TASK PROMPT =>
Continue the passage about the video work Crying for Dead Sister No. 2, picking up after its final sentence.

EXCERPT =>

Crying for Dead Sister No. 2 portrays the funeral of the destroyed refrigerator. Cotton is applied to hemp, paper for the corpse is placed, and the bottom lining board is laid in the coffin. This video seems to show the funeral of the refrigerator, but at a closer look, it focuses more on the stern expression of the refrigerator that is carrying out the funeral of the image. Shouldering a bier, the refrigerator tries to move somewhere, rattling as if to move. Singing the requiem “Image is dead”, the refrigerator is left only of its shell the moment it falls. The funeral procession will stir in the silent night as if to say the cold air has vaporized. The refrigerator seems to rattle, holding fast onto the sack that holds the last clips of fingernails and toenails of the deceased. The artist is asleep like the cotton swabs drenched in ethanol in the refrigerator. Her sleepwalking depends on where to head off out of the doors, or where to disappear behind the closed doors.

DATA BLOCK =>
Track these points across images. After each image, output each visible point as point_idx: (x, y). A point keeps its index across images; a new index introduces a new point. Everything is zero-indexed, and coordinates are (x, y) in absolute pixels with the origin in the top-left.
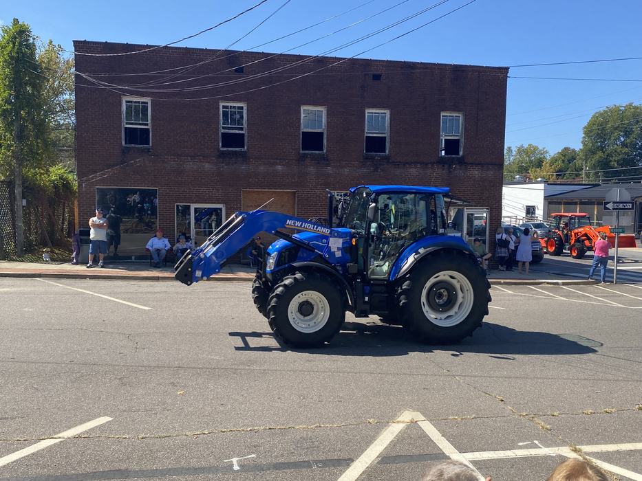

RESULT OF THIS TASK =>
Crying for Dead Sister No. 3 depicts the blankets and washing machine of a woman who throws herself off at the age of 30 on June 25th, 2010. It shows the process of the washing machine washing her blankets, and flowing off the water used for the washing outside of the exhibition space. The blanket has no stains; all day, only clear translucent water flows, like brain water oozing out of a cracked skull. Leaking, like exploded guts.

Is it a ghost in her thirties who washes her hands in that water every night? Young girls in the village come by to play, and drink the water with their hands. Indifference replaces life in the place where one used to lie, as if to become a mad woman or throw oneself off at any moment, or as if to crawl under the blanket and ask “Who are you?” to the one already underneath it. Like the feces that leaves the city every night and reaches the Pacific.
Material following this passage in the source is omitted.